Goodbody warning over pension tax

ANY MOVE by Government to further tax pensions will discourage saving and force existing pensioners to take more risks with flexible…

ANY MOVE by Government to further tax pensions will discourage saving and force existing pensioners to take more risks with flexible Approved Retirement Funds, Goodbody Stockbrokers said yesterday.

Government policy had disincentivised private pension provision over recent years and this was a dangerous and counterproductive move, Goodbody chief economist Dermot O’Leary said, as the pressure on public finances due to pensions would rise significantly in coming years.

Pension costs rising towards 13 per cent of GDP would place an “unsustainable and unaffordable burden” on the public finances, which could be reduced by encouraging private pension saving, he added.

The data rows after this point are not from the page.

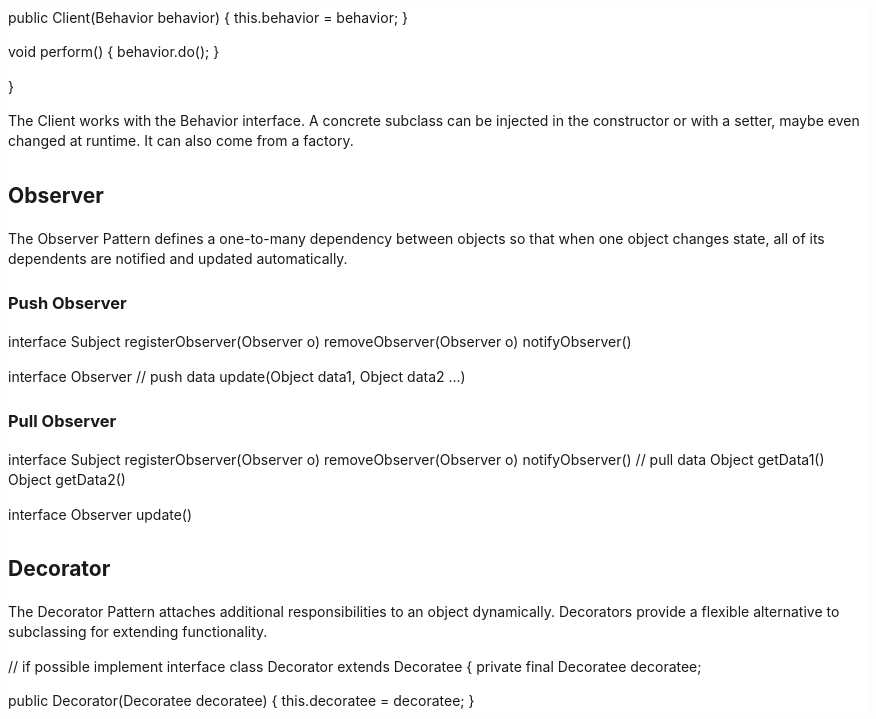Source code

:   public Client(Behavior behavior) {
    this.behavior = behavior;
  }

  void perform() {
    behavior.do();
   }

}

The Client works with the Behavior interface. A concrete subclass can be injected in the constructor or with a setter, maybe even changed at runtime. It can also come from a factory.


## Observer
The Observer Pattern defines a one-to-many dependency between objects so that when one object changes state, all of its dependents are notified and updated automatically.

### Push Observer

interface Subject
  registerObserver(Observer o)
  removeObserver(Observer o)
  notifyObserver()

interface Observer
  // push data
  update(Object data1, Object data2 ...)

### Pull Observer

interface Subject
  registerObserver(Observer o)
  removeObserver(Observer o)
  notifyObserver()
  // pull data
  Object getData1()
  Object getData2()

interface Observer
  update()

## Decorator

The Decorator Pattern attaches additional responsibilities to an object dynamically. Decorators provide a flexible alternative to subclassing for extending functionality.

// if possible implement interface
class Decorator extends Decoratee {
  private final Decoratee decoratee;

  public Decorator(Decoratee decoratee) {
    this.decoratee = decoratee;
  }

“Changes to the taxation regime on pensions have been very ‘itty bitty’,” said Brendan McGinn, director of pensions at Goodbody. “We need to move forward on an organised basis, not the fragmented smash-and-grab raid style approach of recent years.”

READ MORE

He said people generally were “playing catch-up” on retirement savings, and the current uncertainty was making them more nervous about committing to such long-term saving.

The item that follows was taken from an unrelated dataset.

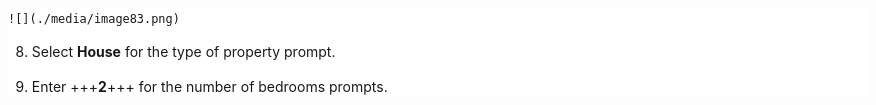     ![](./media/image83.png)

8.  Select **House** for the type of property prompt.

9.  Enter +++**2**+++ for the number of bedrooms prompts.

The Government needed to understand pension savings were not a pool of capital wealth to be taxed but a source of future retirement income that needed to last 15-20 years on average, Mr McGinn said.

Recent moves to increase to 5 per cent the “mandatory drawdown” on Approved Retirement Funds (ARFs) – the portion of the funds the Government taxes each year – ran the risk of people outliving their retirement savings.

Mooted further increases would force people to take on levels of investment risk with their ARFs unsuitable for people in retirement, he said. ARFs are the alternative to annuity purchase now open to members of defined contribution pension schemes. He noted the average ARF was estimated at about €200,000, a sum that would yield retirement income of about €10,000 per annum – less than the State pension.

Goodbody said pensions and wealth management in general were growth areas for the company at a time when institutional equity trading was in decline, particularly with the decision of index heavyweights like CRH, Elan and Greencore to move their main listings to foreign stock markets.